For a valid comparison of a hospital's SSI rates with the rates from INICC hospitals, it is required that the hospitals concerned start collecting their data by applying definitions of SPs as provided by the ninth edition of the ICD-9, the definitions described by CDC NHSN in order to identify SSIs, and then the methodology described by CDC-NHSN to calculate SSI rates.
Because of a lack of budget, this study has three main limitations. First, we were unable to calculate the risk category of the SPs, because we did not collect the duration of each SP, the level of contamination, and the ASA score. Second, we were not able to collect data of microorganism profile and bacterial resistance. However, since 2012, these data are currently collected by INICC member hospitals, thereby enabling the assessment in the future of SSI risk index associated with SPs. Third, there was a selection bias in the facilities enrolled in our study. Fourth, with a small sample size of cases in some SPs, these results should be interpreted with caution. In reviewing the literature, no data was found on this topic and future studies are, therefore, recommended.
Conclusions
Our SSIs rates were statistically substantially greater in two out of the four analyzed types of SPs compared with CDC-NHSN, whereas compared with INICC, most rates were similar. This manuscript represents an important advance towards the knowledge of SSI epidemiology in Brazil that will allow us to introduce targeted interventions. Furthermore, this study shows that INICC is a valuable international benchmarking tool, in addition to the CDC-NSHN, whose participating hospitals have unrivalled infection control experience and resources.
Footnotes
Acknowledgments
The authors thank the many health care professionals at each member hospital who assisted with the conduct of surveillance in their hospital, including the surveillance nurses, clinical microbiology laboratory personnel, and the physicians and nurses providing care for the patients during the study; without their cooperation and generous assistance, this INICC would not be possible; Mariano Vilar and Débora López Burgardt, who work at INICC headquarters in Buenos Aires, for their hard work and commitment to achieving INICC goals; the INICC Country Coordinators and Secretaries (Haifaa Hassan Al-Mousa, Hail Alabdaley, Areej Alshehri, Altaf Ahmed, Carlos A. Álvarez-Moreno, Anucha Apisarnthanarak, Bijie Hu, Hakan Leblebicioglu, Yatin Mehta, Toshihiro Mitsuda, and Lul Raka,); and the INICC Advisory Board (Carla J. Alvarado, Nicholas Graves, William R. Jarvis, Patricia Lynch, Dennis Maki, Toshihiro Mitsuda, Cat Murphy, Russell N. Olmsted, Didier Pittet, William Rutala, Syed Sattar, and Wing Hong Seto), who have so generously supported this unique international infection control network.

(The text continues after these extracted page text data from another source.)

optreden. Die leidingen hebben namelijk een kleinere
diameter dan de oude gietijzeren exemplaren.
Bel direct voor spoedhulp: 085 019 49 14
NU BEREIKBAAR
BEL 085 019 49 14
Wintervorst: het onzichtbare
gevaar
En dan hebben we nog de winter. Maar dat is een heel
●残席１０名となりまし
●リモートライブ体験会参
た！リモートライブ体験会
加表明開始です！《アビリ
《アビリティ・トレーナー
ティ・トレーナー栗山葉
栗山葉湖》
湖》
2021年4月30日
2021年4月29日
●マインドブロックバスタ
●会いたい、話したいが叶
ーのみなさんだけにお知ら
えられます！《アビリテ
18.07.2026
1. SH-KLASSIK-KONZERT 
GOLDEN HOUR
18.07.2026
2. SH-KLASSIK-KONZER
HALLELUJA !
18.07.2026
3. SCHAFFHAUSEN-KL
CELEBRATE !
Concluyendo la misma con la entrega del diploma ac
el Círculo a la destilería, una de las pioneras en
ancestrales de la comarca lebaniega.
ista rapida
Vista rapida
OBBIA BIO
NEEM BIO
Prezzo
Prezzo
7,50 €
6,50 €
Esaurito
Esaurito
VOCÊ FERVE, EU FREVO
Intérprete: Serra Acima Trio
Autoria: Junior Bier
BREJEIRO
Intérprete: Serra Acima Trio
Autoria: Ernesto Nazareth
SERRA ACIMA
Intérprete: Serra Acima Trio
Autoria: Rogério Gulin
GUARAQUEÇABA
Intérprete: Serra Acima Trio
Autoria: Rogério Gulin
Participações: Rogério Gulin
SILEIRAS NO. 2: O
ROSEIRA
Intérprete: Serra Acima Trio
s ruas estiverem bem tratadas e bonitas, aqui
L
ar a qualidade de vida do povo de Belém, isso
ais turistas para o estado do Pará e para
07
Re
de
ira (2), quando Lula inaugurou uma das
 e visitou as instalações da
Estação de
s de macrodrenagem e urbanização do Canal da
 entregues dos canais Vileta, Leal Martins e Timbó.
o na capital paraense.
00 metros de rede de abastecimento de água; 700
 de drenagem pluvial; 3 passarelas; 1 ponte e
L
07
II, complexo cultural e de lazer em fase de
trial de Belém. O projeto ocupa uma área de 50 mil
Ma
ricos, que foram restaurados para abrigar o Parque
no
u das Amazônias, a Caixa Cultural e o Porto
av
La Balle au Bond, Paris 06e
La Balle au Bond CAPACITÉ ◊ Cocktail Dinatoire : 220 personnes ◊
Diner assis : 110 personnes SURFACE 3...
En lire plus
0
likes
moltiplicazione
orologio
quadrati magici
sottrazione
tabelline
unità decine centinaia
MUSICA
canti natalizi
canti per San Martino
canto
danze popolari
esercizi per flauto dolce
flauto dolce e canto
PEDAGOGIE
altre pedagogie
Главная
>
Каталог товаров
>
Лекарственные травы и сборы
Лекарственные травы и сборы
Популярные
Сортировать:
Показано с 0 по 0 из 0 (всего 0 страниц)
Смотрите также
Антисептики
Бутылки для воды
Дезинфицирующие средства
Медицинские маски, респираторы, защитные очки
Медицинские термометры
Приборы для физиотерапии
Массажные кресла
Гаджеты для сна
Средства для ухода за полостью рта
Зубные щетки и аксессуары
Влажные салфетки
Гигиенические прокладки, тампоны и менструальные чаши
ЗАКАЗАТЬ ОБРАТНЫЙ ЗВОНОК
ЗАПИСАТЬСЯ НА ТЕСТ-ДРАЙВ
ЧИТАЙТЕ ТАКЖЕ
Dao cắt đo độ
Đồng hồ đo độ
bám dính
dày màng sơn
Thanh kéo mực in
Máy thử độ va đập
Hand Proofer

Author Disclosure Statement
All authors report no conflicts of interest related to this article. No competing financial interests exist. Every hospital's Institutional Review Board agreed to the study protocol, and patient confidentiality was protected by codifying the recorded information, making it only identifiable to the infection control team.
The funding for the activities carried out at INICC headquarters were provided by the corresponding author and Foundation to Fight against Nosocomial Infections.